Selon les opposants à la loi, «trop de «swissness» tuera le «swissness». Ils critiquent le contenu de la loi, beaucoup trop complexe. A leur avis, celle-ci a été rédigée par des fonctionnaires de l’Office fédéral de la propriété intellectuelle, qui n’ont aucune connaissance de la réalité économique. Pour preuve, quelques perles découvertes lors de la lecture du message du Conseil fédéral. L’exemple le plus révélateur concerne l’indication de provenance d’un produit fribourgeois: «Il est vraisemblable que la «double crème de la Gruyère» doive satisfaire aux principes de fabrication ou de transformation ou aux exigences de qualité usuels, ce qui signifie concrètement que le lait doit provenir de la région de la Gruyère et que l’extraction de la crème doit y être effectuée.» Autrement dit, à l’avenir, son appellation serait usurpée puisque sa fabrication a lieu à hauteur de 70% chez Cremo à Fribourg et chez Elsa (une entreprise de Migros) à Estavayer-le-Lac, soit à l’extérieur du district de la Gruyère.

«Nous ne comprenons pas comment les auteurs du message puissent parvenir à de telles conclusions.

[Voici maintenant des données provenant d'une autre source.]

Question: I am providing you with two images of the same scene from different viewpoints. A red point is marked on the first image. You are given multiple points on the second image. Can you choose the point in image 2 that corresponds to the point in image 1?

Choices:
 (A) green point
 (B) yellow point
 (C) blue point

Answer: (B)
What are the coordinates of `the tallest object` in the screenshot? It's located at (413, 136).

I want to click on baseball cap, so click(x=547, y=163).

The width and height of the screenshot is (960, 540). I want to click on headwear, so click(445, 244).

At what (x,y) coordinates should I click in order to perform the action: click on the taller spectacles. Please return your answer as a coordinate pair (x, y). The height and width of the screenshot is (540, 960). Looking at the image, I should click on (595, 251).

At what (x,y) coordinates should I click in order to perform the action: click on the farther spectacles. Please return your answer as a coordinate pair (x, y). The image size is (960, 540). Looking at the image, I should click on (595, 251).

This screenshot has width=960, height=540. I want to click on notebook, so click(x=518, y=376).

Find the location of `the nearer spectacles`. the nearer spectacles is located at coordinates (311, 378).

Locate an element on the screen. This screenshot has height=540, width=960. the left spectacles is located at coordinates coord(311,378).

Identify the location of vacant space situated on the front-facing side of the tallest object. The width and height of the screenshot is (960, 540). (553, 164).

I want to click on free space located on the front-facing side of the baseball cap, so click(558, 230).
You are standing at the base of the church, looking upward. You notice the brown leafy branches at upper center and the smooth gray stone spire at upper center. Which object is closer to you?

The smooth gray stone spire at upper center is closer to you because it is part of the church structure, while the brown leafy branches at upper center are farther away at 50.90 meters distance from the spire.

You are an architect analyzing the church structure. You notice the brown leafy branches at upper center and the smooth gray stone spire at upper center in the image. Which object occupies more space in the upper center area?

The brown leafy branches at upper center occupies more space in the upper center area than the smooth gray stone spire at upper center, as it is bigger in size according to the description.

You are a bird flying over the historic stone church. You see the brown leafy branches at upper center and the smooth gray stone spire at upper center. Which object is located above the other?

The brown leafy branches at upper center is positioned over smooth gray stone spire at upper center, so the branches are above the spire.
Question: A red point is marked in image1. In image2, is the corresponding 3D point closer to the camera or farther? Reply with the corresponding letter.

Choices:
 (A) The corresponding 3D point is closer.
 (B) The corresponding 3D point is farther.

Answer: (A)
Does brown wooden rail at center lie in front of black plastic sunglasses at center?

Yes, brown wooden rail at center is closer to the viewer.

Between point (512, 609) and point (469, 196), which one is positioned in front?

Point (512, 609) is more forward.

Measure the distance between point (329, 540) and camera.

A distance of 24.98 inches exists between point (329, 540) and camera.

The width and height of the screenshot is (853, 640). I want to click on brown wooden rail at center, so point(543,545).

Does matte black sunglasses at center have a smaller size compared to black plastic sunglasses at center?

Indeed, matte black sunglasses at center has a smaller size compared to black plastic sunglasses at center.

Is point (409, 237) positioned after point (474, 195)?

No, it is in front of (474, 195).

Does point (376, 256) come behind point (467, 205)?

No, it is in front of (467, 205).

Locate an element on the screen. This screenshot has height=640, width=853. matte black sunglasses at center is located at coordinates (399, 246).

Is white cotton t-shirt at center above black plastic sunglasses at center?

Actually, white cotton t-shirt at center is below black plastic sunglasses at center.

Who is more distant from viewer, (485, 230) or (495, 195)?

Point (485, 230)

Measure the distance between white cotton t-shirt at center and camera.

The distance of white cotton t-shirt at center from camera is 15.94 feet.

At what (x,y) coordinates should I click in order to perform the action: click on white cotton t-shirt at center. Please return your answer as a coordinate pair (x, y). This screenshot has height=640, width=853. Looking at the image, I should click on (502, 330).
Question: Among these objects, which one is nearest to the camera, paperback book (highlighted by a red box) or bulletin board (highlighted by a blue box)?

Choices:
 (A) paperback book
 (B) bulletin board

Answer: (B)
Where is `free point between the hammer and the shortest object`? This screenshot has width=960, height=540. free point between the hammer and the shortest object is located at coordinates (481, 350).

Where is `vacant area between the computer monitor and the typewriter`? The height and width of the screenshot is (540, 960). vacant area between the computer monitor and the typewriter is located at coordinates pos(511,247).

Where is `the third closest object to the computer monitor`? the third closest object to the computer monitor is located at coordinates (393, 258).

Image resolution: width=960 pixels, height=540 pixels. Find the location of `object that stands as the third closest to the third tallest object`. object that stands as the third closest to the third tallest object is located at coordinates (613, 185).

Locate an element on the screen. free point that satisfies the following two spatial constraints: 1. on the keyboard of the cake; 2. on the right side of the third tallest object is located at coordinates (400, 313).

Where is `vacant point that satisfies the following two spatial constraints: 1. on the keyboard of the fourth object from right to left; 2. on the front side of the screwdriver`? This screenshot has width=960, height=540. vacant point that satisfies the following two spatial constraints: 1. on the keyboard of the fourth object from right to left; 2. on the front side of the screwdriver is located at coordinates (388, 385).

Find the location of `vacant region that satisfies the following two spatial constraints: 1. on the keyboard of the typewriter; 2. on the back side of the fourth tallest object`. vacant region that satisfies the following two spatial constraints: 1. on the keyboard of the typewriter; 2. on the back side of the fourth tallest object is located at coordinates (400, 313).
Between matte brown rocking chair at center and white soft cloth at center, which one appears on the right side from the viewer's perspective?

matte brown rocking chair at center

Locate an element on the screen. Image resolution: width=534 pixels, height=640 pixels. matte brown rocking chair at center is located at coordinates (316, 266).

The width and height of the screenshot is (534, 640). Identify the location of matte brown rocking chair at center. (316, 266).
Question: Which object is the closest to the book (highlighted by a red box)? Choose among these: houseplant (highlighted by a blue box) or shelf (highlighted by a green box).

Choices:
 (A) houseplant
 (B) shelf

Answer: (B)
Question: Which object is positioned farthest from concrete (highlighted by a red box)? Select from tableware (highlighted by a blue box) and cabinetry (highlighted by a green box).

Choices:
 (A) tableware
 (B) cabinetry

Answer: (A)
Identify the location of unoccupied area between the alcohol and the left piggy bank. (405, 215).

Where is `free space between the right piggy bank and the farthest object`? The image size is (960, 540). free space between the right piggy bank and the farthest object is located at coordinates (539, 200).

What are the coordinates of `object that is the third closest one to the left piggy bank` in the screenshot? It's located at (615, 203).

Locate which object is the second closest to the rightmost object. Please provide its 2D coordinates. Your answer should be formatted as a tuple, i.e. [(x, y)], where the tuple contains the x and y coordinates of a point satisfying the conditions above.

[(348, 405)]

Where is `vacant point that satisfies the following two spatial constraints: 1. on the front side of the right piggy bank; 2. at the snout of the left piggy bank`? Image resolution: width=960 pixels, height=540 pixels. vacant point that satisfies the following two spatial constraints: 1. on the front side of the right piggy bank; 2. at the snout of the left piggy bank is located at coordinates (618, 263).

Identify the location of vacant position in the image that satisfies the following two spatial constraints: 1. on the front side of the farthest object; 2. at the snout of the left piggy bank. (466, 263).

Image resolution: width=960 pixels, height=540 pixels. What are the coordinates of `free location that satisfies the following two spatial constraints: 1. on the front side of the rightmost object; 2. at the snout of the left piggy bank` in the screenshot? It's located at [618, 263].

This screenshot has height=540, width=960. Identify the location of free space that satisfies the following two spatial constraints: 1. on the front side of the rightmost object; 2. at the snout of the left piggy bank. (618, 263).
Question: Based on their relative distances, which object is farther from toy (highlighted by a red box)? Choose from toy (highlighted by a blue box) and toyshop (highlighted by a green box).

Leur légèreté nous rend non seulement perplexe, mais elle met en cause la crédibilité du projet de loi», insiste Michel Pellaux, secrétaire général de Cremo. Un avis partagé par Nestlé Suisse. «Cet exemple montre surtout que la législation ressemble à une véritable usine à gaz. Or, les règles du jeu doivent être simples à comprendre et facilement applicables pour les entreprises de toutes tailles», souligne Philippe Oertlé. Pour EconomieSuisse (l’organisation faîtière des entreprises), «la protection «swissness» est certes importante, mais les auteurs du message méconnaissent les besoins et les intérêts des différentes branches, qui varient selon les secteurs et parfois même au sein d’une branche. Il faut absolument préserver la flexibilité», constate Caroline de Buman.

Afin d’éviter de faire capoter le projet de loi, les responsables de l’agriculture et de l’industrie alimentaire sont à la recherche d’un compromis. Il pourrait consister en une différenciation entre les matières premières stratégiques pour les paysans (le lait et le blé) pour lesquelles on conserverait la barre des 80% et les autres ingrédients pour lesquelles on abaisserait cette dernière à 60%.

Lutte contre la triche

La consolidation du «swissness» passe également par une lutte intransigeante vis-à-vis des abus. Lors de la procédure de consultation, des entreprises comme Wenger (couteaux et montres) ou Nestlé Suisse ont demandé l’introduction de moyens plus importants pour combattre les utilisations illégales de la marque «suisse» à l’étranger. Si la plupart des acteurs sont du même avis, ils doutent néanmoins de la volonté du Conseil fédéral de mettre en œuvre les outils qui permettraient de sanctionner les tricheurs. «J’ai l’impression que les douanes helvétiques pourront facilement poursuivre les industriels qui ne respecteront pas la loi en Suisse, mais que nos autorités seront mal armées pour intervenir à l’étranger», estime Peter Hug, directeur de Wenger. «Afin de pouvoir nous défendre hors de nos frontières, il faut déjà commencer par définir dans notre législation en quoi consiste le «swissness».

Le droit helvétique nous permettra ensuite d’agir plus aisément à l’étranger, à condition toutefois de regrouper les forces au sein des branches. Car je vois mal des PME partir seules en croisade contre d’éventuels usurpateurs dans différents pays», réplique Jean-Daniel Pache, directeur de la fédération horlogère.

Pour l’instant, la priorité est de parvenir à un accord entre les différents secteurs de l’économie et de prendre garde à ce que la réforme du «swissness» ne soit pas considérée comme une mesure protectionniste par l’Union européenne.

La proportion des éléments conçus en Suisse n’atteint pas le niveau de 60% requis par la nouvelle législation et encore moins celui de 80% souhaité pour les montres mécaniques par la fédération horlogère. «Nous réfléchissons actuellement à notre stratégie au cas où cette législation passerait le cap du Parlement. Mais je ne veux pas en dire plus pour l’instant», affirme Peter Hug, directeur de Wenger (sise à Delémont pour les couteaux et à Bienne pour les montres). Ce dernier précise que le projet de loi n’affecte pas la coutellerie. Car ses produits sont entièrement fabriqués dans le canton du Jura.